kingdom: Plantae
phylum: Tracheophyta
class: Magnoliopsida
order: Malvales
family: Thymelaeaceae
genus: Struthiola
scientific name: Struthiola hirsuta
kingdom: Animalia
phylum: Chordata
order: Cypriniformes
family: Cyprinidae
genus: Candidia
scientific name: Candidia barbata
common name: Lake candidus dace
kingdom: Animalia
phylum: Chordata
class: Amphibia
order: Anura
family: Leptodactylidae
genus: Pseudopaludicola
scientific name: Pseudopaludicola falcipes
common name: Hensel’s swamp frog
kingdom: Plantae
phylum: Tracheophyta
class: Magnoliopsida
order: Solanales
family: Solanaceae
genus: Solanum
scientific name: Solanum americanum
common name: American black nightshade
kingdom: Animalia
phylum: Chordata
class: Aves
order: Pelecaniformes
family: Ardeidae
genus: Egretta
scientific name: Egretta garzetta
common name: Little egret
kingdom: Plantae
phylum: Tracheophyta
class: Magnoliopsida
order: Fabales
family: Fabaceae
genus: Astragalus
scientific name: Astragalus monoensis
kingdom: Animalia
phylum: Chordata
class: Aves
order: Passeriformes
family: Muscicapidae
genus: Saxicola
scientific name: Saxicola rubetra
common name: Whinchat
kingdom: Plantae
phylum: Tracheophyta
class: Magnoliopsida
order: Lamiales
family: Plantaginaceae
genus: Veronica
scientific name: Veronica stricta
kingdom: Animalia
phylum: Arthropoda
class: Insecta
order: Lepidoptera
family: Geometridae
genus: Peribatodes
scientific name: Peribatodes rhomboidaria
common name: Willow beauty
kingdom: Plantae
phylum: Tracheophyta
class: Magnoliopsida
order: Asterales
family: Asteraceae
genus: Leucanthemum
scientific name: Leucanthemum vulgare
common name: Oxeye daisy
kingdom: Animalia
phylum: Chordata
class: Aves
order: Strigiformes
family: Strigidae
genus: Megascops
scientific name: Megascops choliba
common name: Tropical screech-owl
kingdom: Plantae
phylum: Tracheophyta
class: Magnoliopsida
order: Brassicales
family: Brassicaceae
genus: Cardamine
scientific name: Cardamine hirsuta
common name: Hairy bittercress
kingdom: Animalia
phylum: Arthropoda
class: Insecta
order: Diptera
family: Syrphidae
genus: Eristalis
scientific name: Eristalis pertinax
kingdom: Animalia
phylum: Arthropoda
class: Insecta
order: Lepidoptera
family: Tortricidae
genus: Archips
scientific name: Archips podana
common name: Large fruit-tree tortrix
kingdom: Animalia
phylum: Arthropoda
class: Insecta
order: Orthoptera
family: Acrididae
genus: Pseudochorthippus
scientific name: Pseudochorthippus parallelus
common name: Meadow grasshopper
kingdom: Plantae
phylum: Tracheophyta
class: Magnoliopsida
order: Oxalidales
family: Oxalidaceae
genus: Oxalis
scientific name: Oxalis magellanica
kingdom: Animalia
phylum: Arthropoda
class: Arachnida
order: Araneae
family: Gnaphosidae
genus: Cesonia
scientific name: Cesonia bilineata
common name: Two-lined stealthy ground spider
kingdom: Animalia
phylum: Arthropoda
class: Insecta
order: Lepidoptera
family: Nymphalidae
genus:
*-*-*
### TASK
Reproduce every line of all the items above verbatim, in the same order.

### TASK RESPONSE
kingdom: Plantae
phylum: Tracheophyta
class: Magnoliopsida
order: Malvales
family: Thymelaeaceae
genus: Struthiola
scientific name: Struthiola hirsuta
kingdom: Animalia
phylum: Chordata
order: Cypriniformes
family: Cyprinidae
genus: Candidia
scientific name: Candidia barbata
common name: Lake candidus dace
kingdom: Animalia
phylum: Chordata
class: Amphibia
order: Anura
family: Leptodactylidae
genus: Pseudopaludicola
scientific name: Pseudopaludicola falcipes
common name: Hensel’s swamp frog
kingdom: Plantae
phylum: Tracheophyta
class: Magnoliopsida
order: Solanales
family: Solanaceae
genus: Solanum
scientific name: Solanum americanum
common name: American black nightshade
kingdom: Animalia
phylum: Chordata
class: Aves
order: Pelecaniformes
family: Ardeidae
genus: Egretta
scientific name: Egretta garzetta
common name: Little egret
kingdom: Plantae
phylum: Tracheophyta
class: Magnoliopsida
order: Fabales
family: Fabaceae
genus: Astragalus
scientific name: Astragalus monoensis
kingdom: Animalia
phylum: Chordata
class: Aves
order: Passeriformes
family: Muscicapidae
genus: Saxicola
scientific name: Saxicola rubetra
common name: Whinchat
kingdom: Plantae
phylum: Tracheophyta
class: Magnoliopsida
order: Lamiales
family: Plantaginaceae
genus: Veronica
scientific name: Veronica stricta
kingdom: Animalia
phylum: Arthropoda
class: Insecta
order: Lepidoptera
family: Geometridae
genus: Peribatodes
scientific name: Peribatodes rhomboidaria
common name: Willow beauty
kingdom: Plantae
phylum: Tracheophyta
class: Magnoliopsida
order: Asterales
family: Asteraceae
genus: Leucanthemum
scientific name: Leucanthemum vulgare
common name: Oxeye daisy
kingdom: Animalia
phylum: Chordata
class: Aves
order: Strigiformes
family: Strigidae
genus: Megascops
scientific name: Megascops choliba
common name: Tropical screech-owl
kingdom: Plantae
phylum: Tracheophyta
class: Magnoliopsida
order: Brassicales
family: Brassicaceae
genus: Cardamine
scientific name: Cardamine hirsuta
common name: Hairy bittercress
kingdom: Animalia
phylum: Arthropoda
class: Insecta
order: Diptera
family: Syrphidae
genus: Eristalis
scientific name: Eristalis pertinax
kingdom: Animalia
phylum: Arthropoda
class: Insecta
order: Lepidoptera
family: Tortricidae
genus: Archips
scientific name: Archips podana
common name: Large fruit-tree tortrix
kingdom: Animalia
phylum: Arthropoda
class: Insecta
order: Orthoptera
family: Acrididae
genus: Pseudochorthippus
scientific name: Pseudochorthippus parallelus
common name: Meadow grasshopper
kingdom: Plantae
phylum: Tracheophyta
class: Magnoliopsida
order: Oxalidales
family: Oxalidaceae
genus: Oxalis
scientific name: Oxalis magellanica
kingdom: Animalia
phylum: Arthropoda
class: Arachnida
order: Araneae
family: Gnaphosidae
genus: Cesonia
scientific name: Cesonia bilineata
common name: Two-lined stealthy ground spider
kingdom: Animalia
phylum: Arthropoda
class: Insecta
order: Lepidoptera
family: Nymphalidae
genus:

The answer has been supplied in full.